My rating: 8
IMDB rating: 6.5
IMDB link: Mood Indigo
If Wes Anderson made something like the Beatles’ music video for Lucy in the Sky with Diamonds, I imagine that it would look something like this movie. This film is the visual accumulation of everything that, to me, is amazing about the indie film industry. There are see-through cars, tables on skates, eels coming through the tap and a small live-in mouse that is almost like Colin’s conciousness.
Underlining all this craziness is one of the main characters, Chick’s, obsession with a philosopher named Jean-Sol Patre, remind you of anyone? Of course, Jean-Paul Satre! The Patre character even has a companion named the Duchess de Bovouard (like Simone de Beauvoir). Chick gets so obsessed with Patre, and I think it is safe to assume he is a symbol of his teachings, the existentialism (within the frame of existentialism, the absurd is not only normal but expected), that he loses all his money and eventually his life.
But the thing I love most about this movie is not only the beautiful initial colour scheme or the off-beat cinematography or the creative overload that is this movie’s core, it is rather the way in which this film deals with sickness and grief.
What do I mean by this? After Colin and Chloe fall in love and their whirlwind romance results in marriage, Chloe is diagnosed with a water lily growing in her lungs. Her symptoms are fainting spells and a terrible cough. After tests the doctor determines that the only possible remedy is to surround Chloe with so much flowers that the lily in her lung will wilt. Isn’t this so similar to everyday life? As soon as someone falls ill, we try to smother the illness by as many presences as possible; by visits and cards and flowers.

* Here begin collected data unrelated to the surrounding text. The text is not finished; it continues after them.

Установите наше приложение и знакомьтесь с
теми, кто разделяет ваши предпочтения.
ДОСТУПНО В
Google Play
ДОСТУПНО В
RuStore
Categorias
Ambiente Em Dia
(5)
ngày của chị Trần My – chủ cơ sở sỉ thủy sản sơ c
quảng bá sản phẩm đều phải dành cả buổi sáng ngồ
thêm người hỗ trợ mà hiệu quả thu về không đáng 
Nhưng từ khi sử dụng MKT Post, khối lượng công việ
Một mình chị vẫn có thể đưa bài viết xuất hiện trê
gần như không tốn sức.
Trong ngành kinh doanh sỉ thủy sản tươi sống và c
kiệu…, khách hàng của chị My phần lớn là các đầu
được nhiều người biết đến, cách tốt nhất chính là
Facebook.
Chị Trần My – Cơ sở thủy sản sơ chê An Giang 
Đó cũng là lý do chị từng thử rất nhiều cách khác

The longer Chloe is incapacitated, the more the house starts falling apart. A kind of fungi boards up the windows, the ground is covered in dirt and the money start running out. This is also applicable to everyday life, an illness infects the whole house. People are afraid to enter, and it is almost as if your house is marked and influenced by the internal decay.
Although the sickness clears up, it has already spread to the other lung and Chloe’s death is inevitable. Colin keeps on fighting till the bitter end. His latest job is, strangely enough, delivering bad news to people. He knows that Chloe is unwell, still he is unprepared for the moment his job takes him to his own house for Chloe’s death announcement. This is most certainly true of everyday life, especially when someone is ill for a long time, we expect their death. We sometimes even wish the moment would come sooner so that they could experience some relieve. Still, when the moment finally comes, death is always a surprise and more final than we could ever imagine.
Drained by all the medical bills, Colin can only afford a pauper’s funeral. He fashions the coffin from household items and as the people from the funeral agency come, we can see him suffer because of their nonchalant treatment of the body. When she is eventually merely dumped into the hole, Colin is devastated. We try to make the funeral of our loved ones as special as possible, but in the end it is nothing more than a colourless journey through a darkened forest and ghostly waters, ending in the final lost of someone special.
The colour in this film is quite amazing. It starts out as a feast of different bouquets of the brightest colours, and the more the movie progresses the more the colour is lost. Eventually all colour is lost and the last 30 minutes of the movie is entirely shot in black and white, symbolising both decay (moral and physical) and death.
The film has not received a lot of good reviews. Director Michel Gondry, who is famous for movies like The Eternal Sunshine of the Spotless Mind steps into very murky waters with this “whimsy” (rogerebert.com) rendition of the novel by Boris Vian (Froth on the Daydream). If you are a Audrey Tautou fan, you will not be disappointed as she is still one of the most charming faces in cinema. In my opinion, definitely worth the watch as a seminal film.